_What is being asked_
Reproduce verbatim only the line that holds "ring dip: (1000, 783)" and the lines that follow it to the end of the listing.
◇ ◇ ◇ ◇
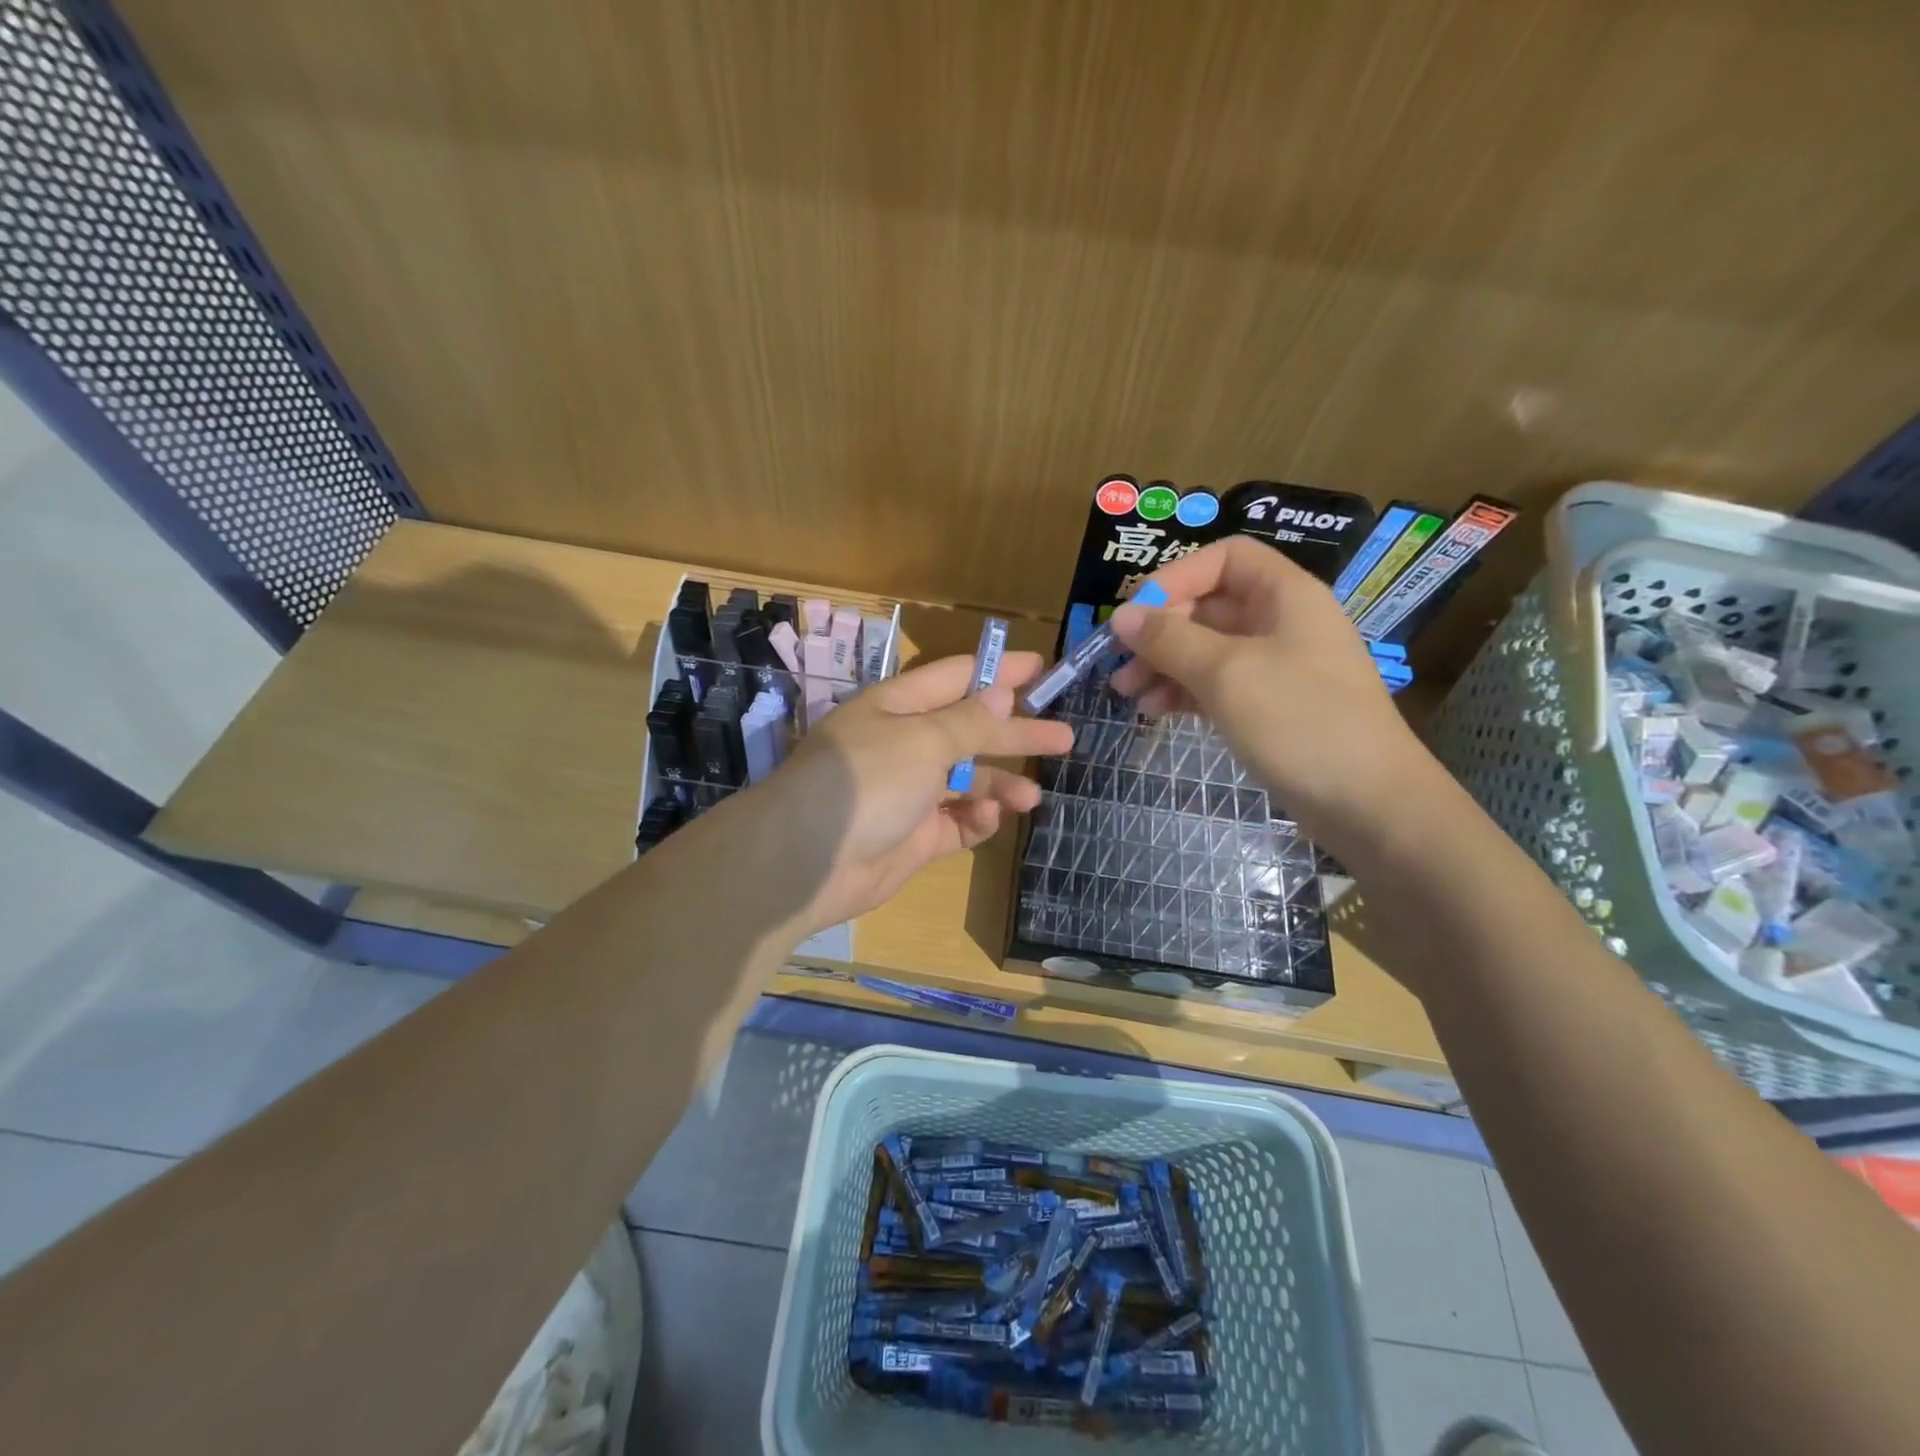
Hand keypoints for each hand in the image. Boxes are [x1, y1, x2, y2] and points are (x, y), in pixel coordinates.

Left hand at [766, 650, 1073, 933]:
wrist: (807, 863)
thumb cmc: (865, 783)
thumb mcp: (921, 741)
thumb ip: (968, 721)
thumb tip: (1001, 693)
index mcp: (897, 707)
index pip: (957, 678)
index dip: (999, 671)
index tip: (1042, 667)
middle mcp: (904, 744)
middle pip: (970, 730)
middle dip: (1016, 732)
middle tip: (1065, 735)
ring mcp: (909, 792)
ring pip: (967, 780)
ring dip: (1000, 783)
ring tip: (1031, 795)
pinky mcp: (914, 836)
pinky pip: (956, 821)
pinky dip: (975, 818)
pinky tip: (988, 818)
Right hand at [1108, 536, 1437, 855]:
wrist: (1368, 803)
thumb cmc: (1299, 721)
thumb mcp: (1226, 673)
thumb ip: (1169, 640)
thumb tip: (1121, 616)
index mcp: (1285, 595)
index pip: (1224, 559)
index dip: (1176, 577)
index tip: (1135, 613)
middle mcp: (1281, 622)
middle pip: (1209, 606)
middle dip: (1160, 631)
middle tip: (1120, 663)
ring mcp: (1277, 667)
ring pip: (1208, 649)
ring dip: (1164, 664)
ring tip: (1127, 693)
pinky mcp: (1271, 707)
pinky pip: (1217, 684)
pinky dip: (1184, 692)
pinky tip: (1155, 711)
◇ ◇ ◇ ◇
_Task output_
ring dip: (1000, 783)
ring tip: (1031, 795)
pinky mcp: (914, 836)
pinky pip: (956, 821)
pinky dip: (975, 818)
pinky tip: (988, 818)
Right hand at [1108, 536, 1437, 855]:
wrist: (1368, 803)
thumb cmc: (1299, 721)
thumb mcp: (1226, 673)
thumb ip: (1169, 640)
thumb tip: (1121, 616)
index mcp: (1285, 595)
index pip: (1224, 559)
index dip: (1176, 577)
index tip: (1135, 613)
middle mcp: (1281, 622)
middle pip: (1209, 606)
middle dip: (1160, 631)
middle tip: (1120, 663)
ring mcp: (1277, 667)
ring pip: (1208, 649)
ring dip: (1164, 664)
ring tip: (1127, 693)
pinky mcp: (1271, 707)
pinky pip: (1217, 684)
pinky dip: (1184, 692)
pinky tip: (1155, 711)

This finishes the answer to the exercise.